- [Your task]: Write out all the entries below without any change.

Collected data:
↓↓↓

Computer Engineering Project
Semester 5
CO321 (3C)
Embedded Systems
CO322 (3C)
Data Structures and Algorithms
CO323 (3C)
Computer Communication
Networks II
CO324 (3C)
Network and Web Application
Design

↑↑↑

- [Exercise output]:
Computer Engineering Project
Semester 5
CO321 (3C)
Embedded Systems
CO322 (3C)
Data Structures and Algorithms
CO323 (3C)
Computer Communication
Networks II
CO324 (3C)
Network and Web Application
Design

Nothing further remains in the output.